Met betrekking tot hun basale expressie niveau bereikt in het voorste / achterste compartimenten van unsilenced vleugel schijven, was de activiteit van de geselecteerde gen X gevonden verlaagd tot 40% na zwijgen op te leggen. In tegenstelling, was een van zijn vermeende doelen (genen Y) significant gevonden up-gereguleerd (7 voudige-toename), die ons tot de hypothese te bevestigen dat het negatief was geregeld door Gene X.
We concluderen dat de hierboven beschreven experimentele benadering s…
De auteurs danken prof.. Chiara Campanella en AMRA Center of Competence, Universiteit van Napels Federico II, Napels, Italië, hen te voorzien van het gebruik van de laser microdissector, en de heer Vincenzo Vicidomini voor genereuze hulp in de 3D-animatie.

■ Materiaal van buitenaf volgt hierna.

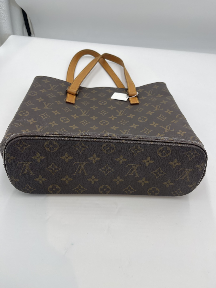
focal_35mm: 25
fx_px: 208
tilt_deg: -44.1
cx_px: 108
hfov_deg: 54.9
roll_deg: -6.2
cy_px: 144
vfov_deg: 69.4
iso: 32
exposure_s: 1/329
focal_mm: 5.1
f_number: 1.6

Material Name | Type | Company | Catalogue Number | Comment |
---|---|---|---|---|
DEPC water | Sigma | W4502 | ||
RNase Zap | Sigma | R2020 | ||
TRI Reagent | Sigma | T9424 | ||
SuperScript III | Invitrogen | 18080093 | ||
Master Mix | Invitrogen | 11761100 | ||
Agarose | Sigma | A9539 | ||
Isopropyl alcohol | Sigma | I9516 | ||
Chloroform | Sigma | C7559 | ||
Dream taq | Fermentas | EP0701 |
Fly strains
Drosophila UAS-silencing lines can be obtained from VDRC RNAi collection 2. A collection of GAL4-driver lines is available at the Bloomington Drosophila Stock Center (Indiana, USA).
Equipment
Required equipment includes Laser microdissector (Leica LMD6000), Coulter Microfuge 22R (Beckman), PCR (BIO-RAD My Cycler), Real Time PCR (BIO-RAD iQ5).
Tools
Required tools include: glass wells, brush, microdissection forceps, hanging drop slides, insect pins mounted on syringe needles, metal frames with PET membrane, plastic tubes (50 ml, 05 ml, 0.25 ml).